# Exploration Notebook – Collaboration Network

This notebook performs an initial exploratory analysis (EDA) of the collaboration network used in the project **“Link Prediction in Collaboration Networks using Graph Neural Networks”**.

It corresponds to **Sprint 1: Research Question, Data Collection and Network** in the Network Science course (PPGEC / UPE).

## 1. Setup and Imports

We assume the following directory structure:

```text
upe-ppgec-netsci-2025-1-projeto-icbvo/
├── data/
│   └── collaboration.edgelist.txt
├── gnn/
├── notebooks/
└── results/
```

The notebook is inside `notebooks/` and the edge list is located in `../data/collaboration.edgelist.txt`.

In [None]:
import pandas as pd
import numpy as np
import matplotlib.pyplot as plt
import networkx as nx
from pathlib import Path
import json
import os

%matplotlib inline

DATA_PATH = Path("../data/collaboration.edgelist.txt")
RESULTS_DIR = Path("../results")
RESULTS_DIR.mkdir(parents=True, exist_ok=True)

DATA_PATH, RESULTS_DIR

## 2. Loading the Edge List

The file is expected to have **no header** and **two integer columns** (node identifiers), separated by whitespace (space or tab):

```text
u  v
0  1680
0  6918
...
```

In [None]:
if not DATA_PATH.exists():
    raise FileNotFoundError(f"Edge list file not found: {DATA_PATH}")

df_edges = pd.read_csv(DATA_PATH, sep=r"\s+", header=None, names=["u", "v"])
df_edges.head()

## 3. Basic Statistics

We compute:

- Number of edges
- Number of unique nodes
- Presence of self-loops
- Example of minimum and maximum node IDs

In [None]:
n_edges = len(df_edges)
nodes = set(df_edges["u"]) | set(df_edges["v"])
n_nodes = len(nodes)

has_self_loops = (df_edges["u"] == df_edges["v"]).any()
min_node = min(nodes)
max_node = max(nodes)

print(f"Number of edges: {n_edges}")
print(f"Number of unique nodes: {n_nodes}")
print(f"Any self-loops? {has_self_loops}")
print(f"Min node ID: {min_node}")
print(f"Max node ID: {max_node}")

## 4. Building the Graph with NetworkX

We treat the network as **undirected**, since collaborations are symmetric (if A collaborated with B, then B collaborated with A).

In [None]:
G = nx.from_pandas_edgelist(df_edges, source="u", target="v")
G

We confirm that the number of nodes and edges in the graph matches the basic statistics computed before.

In [None]:
print(f"Graph number of nodes: {G.number_of_nodes()}")
print(f"Graph number of edges: {G.number_of_edges()}")

## 5. Degree Distribution

We compute the degree of each node and visualize the distribution.
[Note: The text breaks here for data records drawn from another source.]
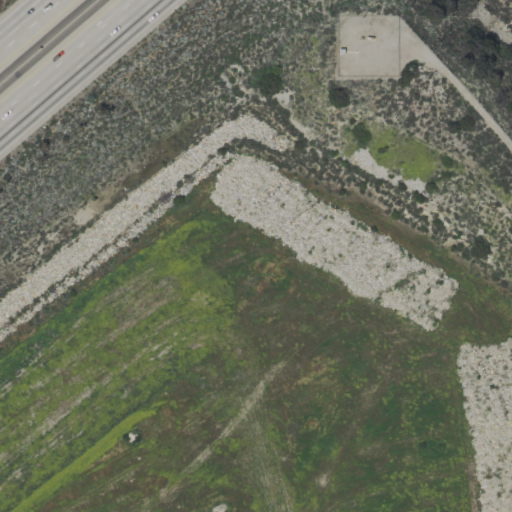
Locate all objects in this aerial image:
road: (22, 19)
road: (78, 68)
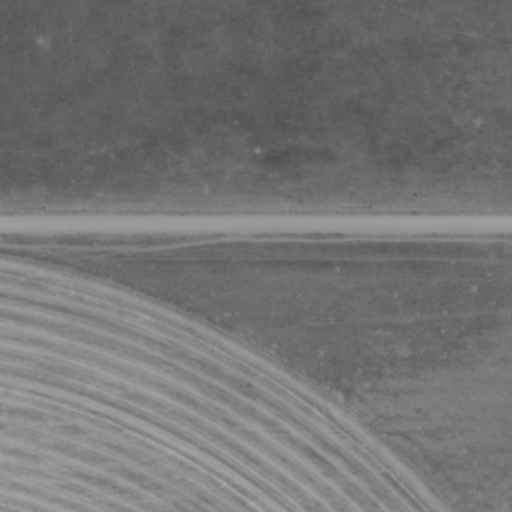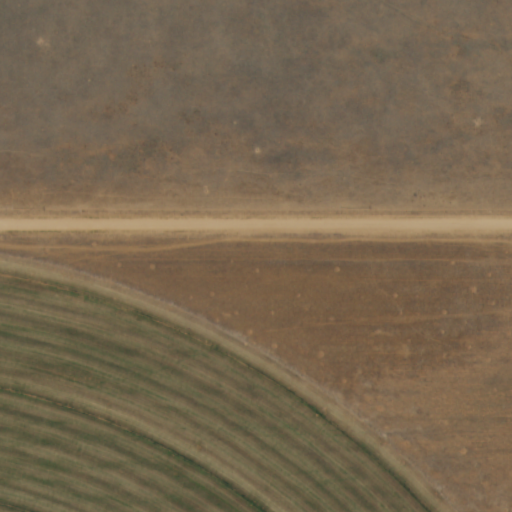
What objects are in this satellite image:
road: (256, 206)
crop: (190, 391)
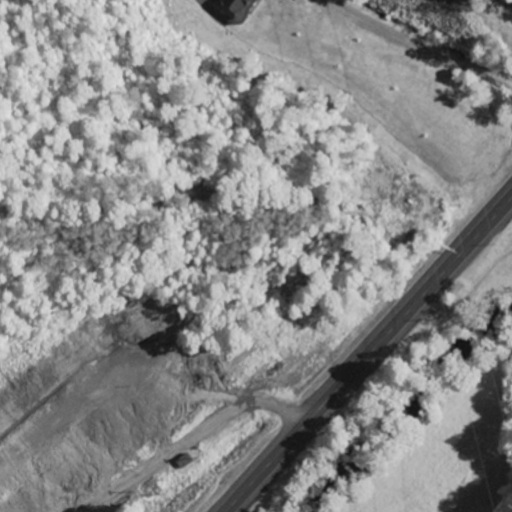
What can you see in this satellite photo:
road: (369, 355)
road: (192, 439)
building: (180, 461)
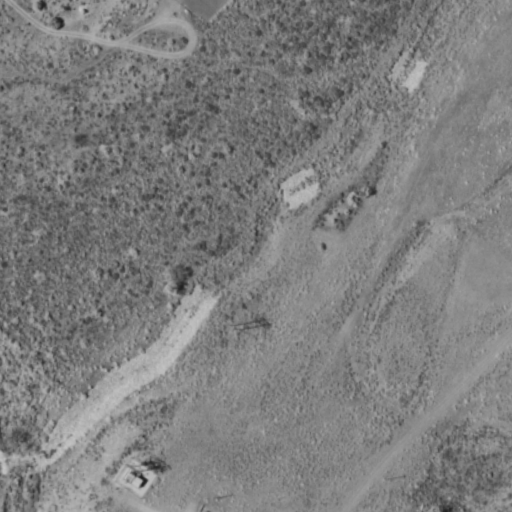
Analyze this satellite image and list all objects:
railway: (347, 269)
building: (249, 462)
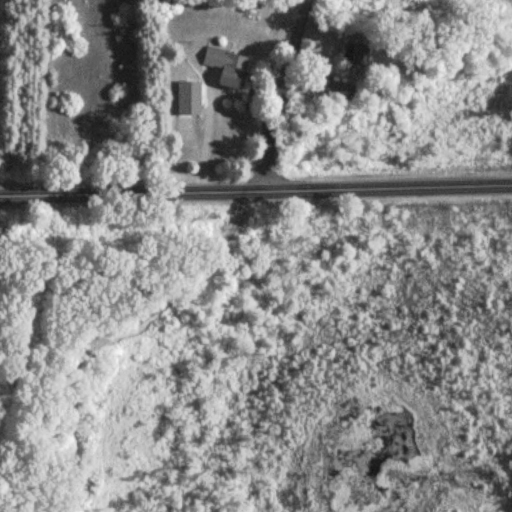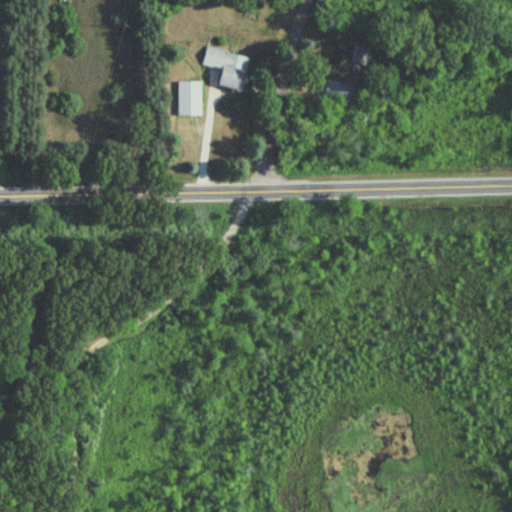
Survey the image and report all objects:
building: (354, 58)
building: (354, 58)
building: (227, 68)
building: (228, 69)
road: (283, 95)
building: (189, 100)
building: (189, 100)
road: (205, 138)
road: (256, 192)
road: (106, 330)
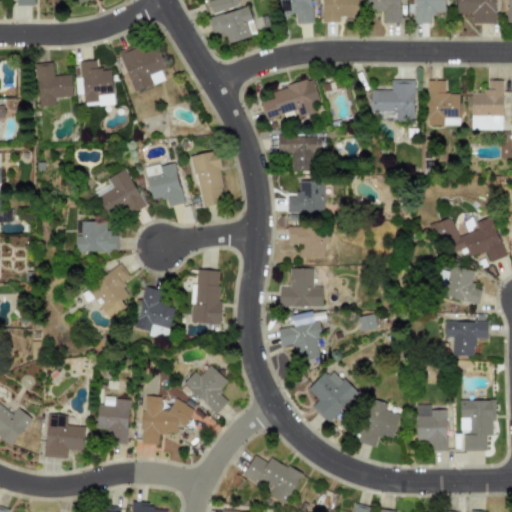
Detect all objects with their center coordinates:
building: (77, 0)
building: (78, 0)
building: (23, 2)
building: (23, 2)
building: (220, 4)
building: (221, 5)
building: (296, 9)
building: (338, 9)
building: (384, 9)
building: (384, 9)
building: (426, 9)
building: (297, 10)
building: (338, 10)
building: (426, 10)
building: (476, 10)
building: (477, 10)
building: (509, 11)
building: (509, 11)
building: (230, 24)
building: (231, 24)
road: (358, 51)
building: (140, 66)
building: (141, 66)
building: (50, 84)
building: (94, 84)
building: (50, 85)
building: (95, 85)
building: (289, 99)
building: (394, 99)
building: (289, 100)
building: (394, 100)
building: (440, 105)
building: (441, 105)
building: (486, 107)
building: (486, 107)
building: (298, 151)
building: (299, 152)
building: (207, 178)
building: (207, 179)
building: (162, 183)
building: (163, 183)
building: (117, 194)
building: (118, 195)
building: (305, 197)
building: (306, 197)
building: (0, 204)
building: (0, 206)
building: (511, 215)
building: (511, 220)
road: (206, 236)
building: (93, 237)
building: (93, 238)
building: (467, 238)
building: (467, 239)
building: (308, 240)
building: (308, 241)
building: (460, 285)
building: (460, 285)
building: (299, 290)
building: (299, 290)
building: (108, 291)
building: (109, 292)
building: (204, 297)
building: (204, 297)
road: (21, 300)
building: (152, 313)
building: (152, 314)
road: (246, 326)
building: (463, 335)
building: (299, 336)
building: (300, 336)
building: (463, 336)
building: (208, 388)
building: (208, 388)
building: (329, 395)
building: (330, 395)
building: (112, 418)
building: (160, 418)
building: (113, 419)
building: (160, 419)
building: (376, 423)
building: (376, 423)
building: (474, 423)
building: (475, 423)
building: (11, 424)
building: (11, 424)
building: (429, 426)
building: (430, 427)
building: (60, 436)
building: (61, 437)
road: (220, 450)
building: (271, 476)
building: (272, 476)
building: (142, 507)
building: (358, 508)
building: (3, 509)
building: (109, 509)
building: (229, 510)
building: (378, 511)
building: (444, 511)
building: (476, 511)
First, we look at the raw histogram; then, we inspect a log–log version to better understand the heavy-tailed behavior.

In [None]:
degrees = np.array([d for _, d in G.degree()])

print(f"Average degree: {degrees.mean():.2f}")
print(f"Median degree: {np.median(degrees):.2f}")
print(f"Max degree: {degrees.max()}")

In [None]:
plt.figure(figsize=(8, 5))
plt.hist(degrees, bins=100, color="steelblue")
plt.title("Degree Distribution (Linear Scale)")
plt.xlabel("Degree")
plt.ylabel("Frequency")
plt.tight_layout()
plt.show()

In [None]:
plt.figure(figsize=(8, 5))
plt.hist(degrees, bins=100, color="darkorange")
plt.title("Degree Distribution (Log-Log Scale)")
plt.xlabel("Degree")
plt.ylabel("Frequency")
plt.xscale("log")
plt.yscale("log")
plt.tight_layout()
plt.show()

## 6. Connected Components

We inspect the number of connected components and the size of the largest connected component (LCC).

In [None]:
n_components = nx.number_connected_components(G)
lcc_nodes = max(nx.connected_components(G), key=len)
lcc_size = len(lcc_nodes)

print(f"Number of connected components: {n_components}")
print(f"Largest connected component size: {lcc_size}")
print(f"Fraction of nodes in LCC: {lcc_size / G.number_of_nodes():.4f}")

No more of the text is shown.